Because it’s the end of October and everybody’s lawn is covered in creepy stuff, I thought it high time I discussed scary things. So here is a list of my fears, from smallest to greatest.
- Turbulence on airplanes. Scary, sure, but I’ve flown enough for it not to worry me TOO much. I’m trying to train Drew not to be scared when it happens—as the plane starts to shake I lean over and say, “Righteous! Righteous!” You know, like the surfer turtle in Finding Nemo. Last time, he did it too. It was cute.
- Spiders. One time, I was alone in my classroom and there was a giant spider in the corner. I poked him with a broom, thinking he was a dust bunny. He was NOT. So I stood there, frozen in horror, until I realized I would have to vanquish him.
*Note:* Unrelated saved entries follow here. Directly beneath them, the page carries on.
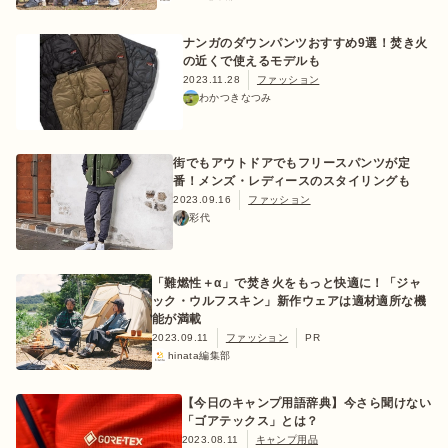
ナンガのダウンパンツおすすめ9選！焚き火
の近くで使えるモデルも
2023.11.28
ファッション
わかつきなつみ
街でもアウトドアでもフリースパンツが定
番！メンズ・レディースのスタイリングも
2023.09.16
ファッション
彩代
「難燃性＋α」で焚き火をもっと快適に！「ジャ
ック・ウルフスキン」新作ウェアは適材適所な機
能が満載
2023.09.11
ファッション
PR
hinata編集部
【今日のキャンプ用語辞典】今さら聞けない
「ゴアテックス」とは？
2023.08.11
キャンプ用品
I picked up a literature book (it was an extra, don’t worry), and held it aloft…I think I said, “For Narnia and for Aslan!” Then I dropped it on him, winning that battle and keeping my self respect. In my defense, he was the size of a nickel.
- Horror movies. I’ve watched a few, hoping they would make me braver, but I mostly ended up turning off the sound and hiding my eyes and at that point, does it really count as watching? And I still got nightmares. Sorry, I’m impressionable. And while we’re talking about scary movies…
- All the villains from Don Bluth movies (the cats from Fievel, the evil mouse from NIMH, the owls from Rockadoodle…I don’t know what it is about his animation style but his villains are no joke—they all have long nails and scary teeth.)
- Looking stupid in public (this is low on the list because I don’t often notice or understand what people think of me—I’m sort of lost in my thoughts a lot…it’s possible I’m just always looking stupid, that I maintain a constant level of stupid without knowing it, and I’ve become acclimated to it…)
- Food poisoning. I’m not sure if I’ve ever had it…
- Any kind of illness that makes me miss work (when you’re a teacher, missing work is a giant hassle).
- That people are talking about me behind my back (I know they probably are from time to time…I’m super interesting. Just kidding. But it bothers me more than I let on.)
- Running out of money.
- Anything bad happening to Andrew.
- Anything bad happening to Andrew that I can’t fix.
- Losing someone I love.
- Dying. Dying too fast to say goodbye. Dying slowly and painfully. Dying because I did something stupid, so that it was my own fault.
- Losing my faith—finding out, somehow, that everything I believed in was false. This one is so dark, I can hardly even look at it. How would it happen? I’m not sure—because faith involves believing in things you can’t prove by observation, how could you prove the claims of your faith were false? According to CS Lewis, people just sort of “fall away”, and I came close once or twice. My father told me, “Linds, there’s no religion…there’s one Jesus and you either follow him or you don’t.” Although I was less sure of God’s existence at that point than I had ever been, I chose to believe my Dad, and then to believe God. And I think that was bravery. It didn’t feel good—it usually doesn’t.
I’ve seen people face and walk alongside and shrink from and conquer these fears…it makes me braver.
I know I write about my fears all the time—this blog wasn’t meant to be a treatise on Lindsay’s Terrifying World of Anxieties, but here we are. And it’s the end of October, so it’s on my mind…
Halloween is a night where people celebrate things that give them fear. I’m sort of ambivalent about Halloween, although I love autumn and costumes and candies—but I can’t do fear for fun, except on roller coasters (and only the ones at Disney World, none of that upside-down stuff). I don’t want to play around with it, I want to be able to fight it when it shows its face. And when there’s nothing real to fear, I don’t want to invent things—my own brain and its lack of chemicals will do that for me, thanks.
We won’t be doing anything for the holiday this year—all the parties happen after Andrew’s bedtime, so I haven’t bothered to get a costume together for him. Still, happy Trunk or Treat/Harvest Party/Annual Viewing of the Great Pumpkin/All Saints’ to us all!